0

All I know is that the error occurs when this branch gets executed and the weights from it get passed down to tf.data.experimental.sample_from_datasets:

# ...
elif pretrain_cfg.schedule == PretrainSchedule.CONVERGE_LINEARLY:
    logger.info('[%s] - Pretrain: Using CONVERGE_LINEARLY schedule' % self.name)
    a = tf.minimum(tf.constant(1.0, dtype=tf.float64, shape=(1,)), global_step / max_pretrain_steps)
    b = tf.maximum(tf.constant(0.0, dtype=tf.float64, shape=(1,)), 1 - global_step / max_pretrain_steps)
    weights = a * const_task_weights + b * pretrain_task_weights

return tf.data.experimental.sample_from_datasets(datasets, weights=weights)

The following works:

weights = tf.cond(
    tf.greater(global_step, max_pretrain_steps),
    true_fn=lambda: const_task_weights,
    false_fn=lambda: pretrain_task_weights
)

but for some reason this here causes the SIGSEGV:

a = tf.minimum(tf.constant(1.0, dtype=tf.float64, shape=(1,)), global_step / max_pretrain_steps)

> **Problem to work on**:
Quote the whole forum post about the segmentation fault with tf.data.experimental.sample_from_datasets, word for word. The listing that comes next has no connection to the forum post above.

> **Source material**:
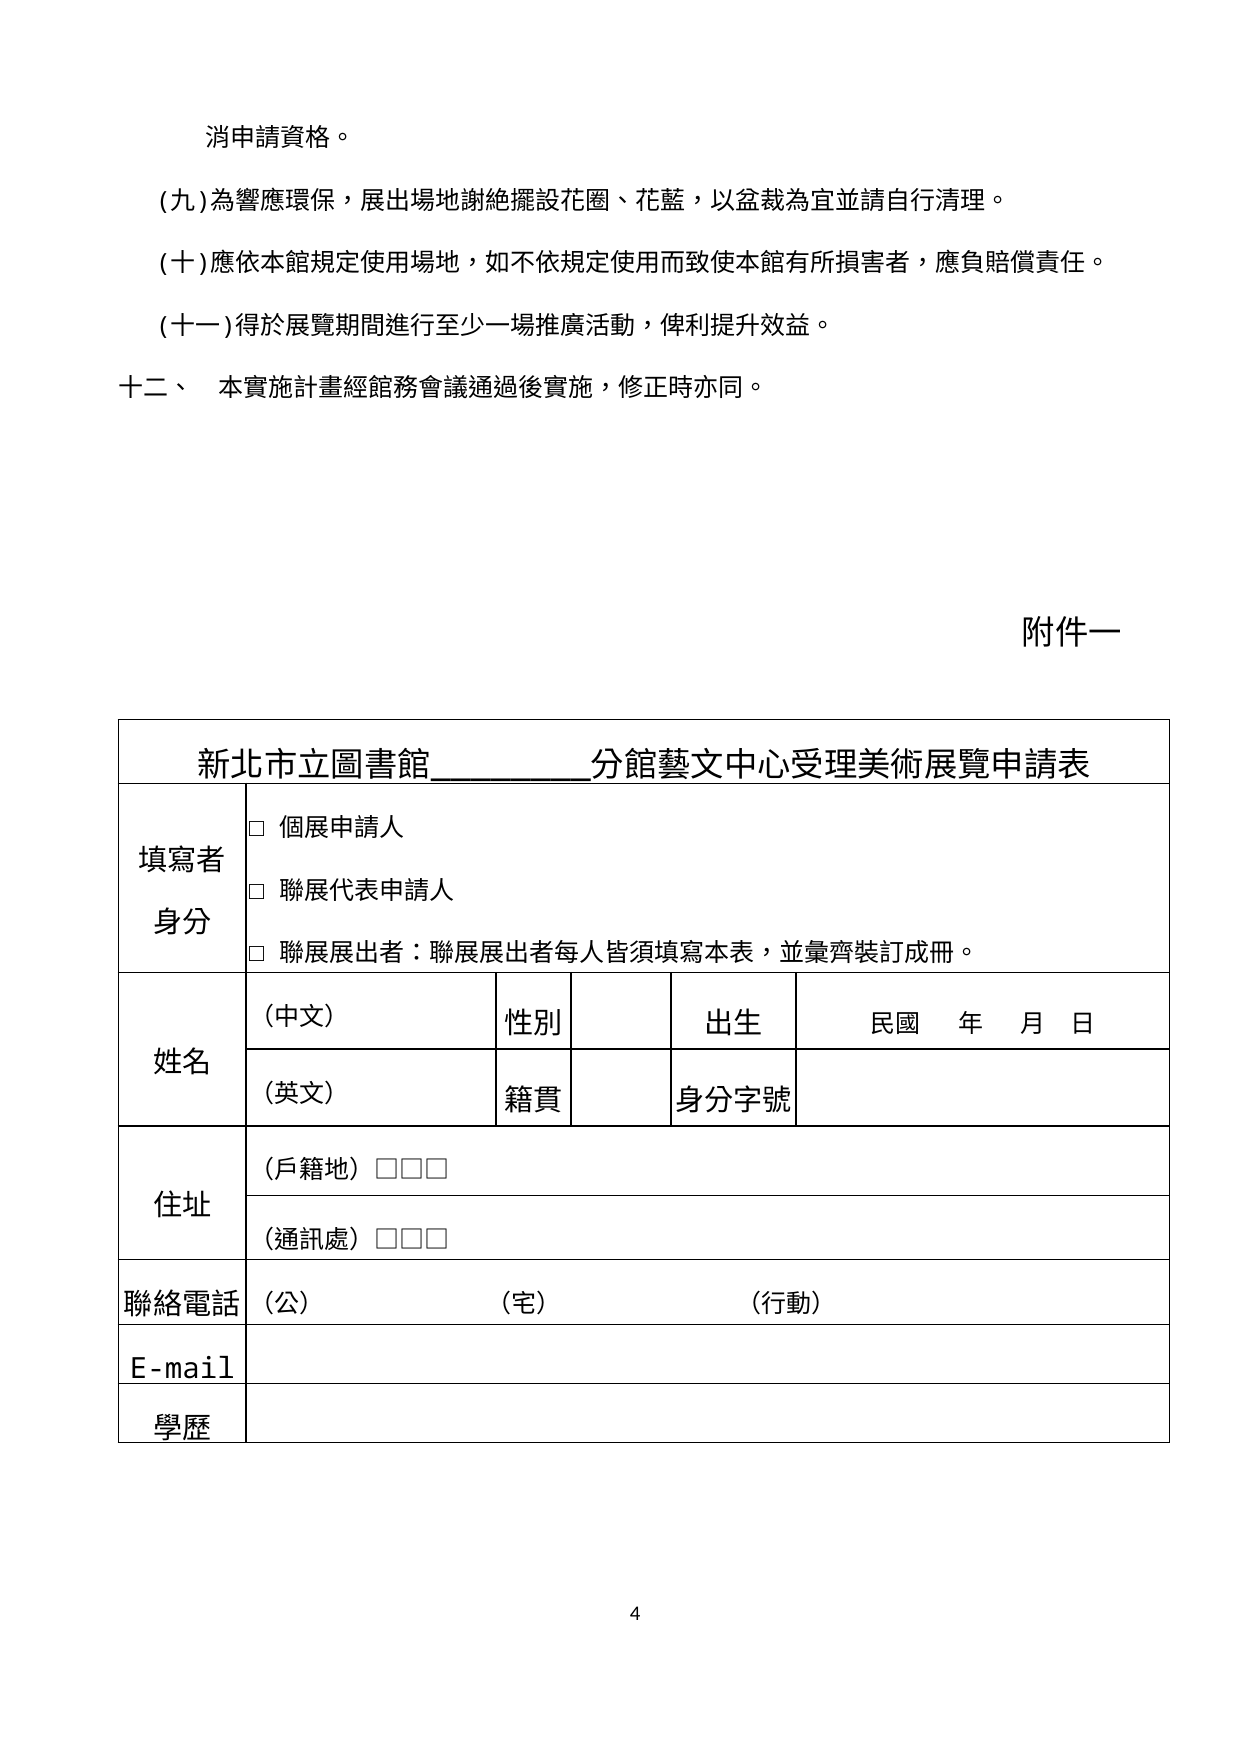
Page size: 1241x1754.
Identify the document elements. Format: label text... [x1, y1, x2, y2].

> **Task answer**:
0

All I know is that the error occurs when this branch gets executed and the weights from it get passed down to tf.data.experimental.sample_from_datasets:

# ...
elif pretrain_cfg.schedule == PretrainSchedule.CONVERGE_LINEARLY:
    logger.info('[%s] - Pretrain: Using CONVERGE_LINEARLY schedule' % self.name)
    a = tf.minimum(tf.constant(1.0, dtype=tf.float64, shape=(1,)), global_step / max_pretrain_steps)
    b = tf.maximum(tf.constant(0.0, dtype=tf.float64, shape=(1,)), 1 - global_step / max_pretrain_steps)
    weights = a * const_task_weights + b * pretrain_task_weights

return tf.data.experimental.sample_from_datasets(datasets, weights=weights)

The following works:

weights = tf.cond(
    tf.greater(global_step, max_pretrain_steps),
    true_fn=lambda: const_task_weights,
    false_fn=lambda: pretrain_task_weights
)

but for some reason this here causes the SIGSEGV:

a = tf.minimum(tf.constant(1.0, dtype=tf.float64, shape=(1,)), global_step / max_pretrain_steps)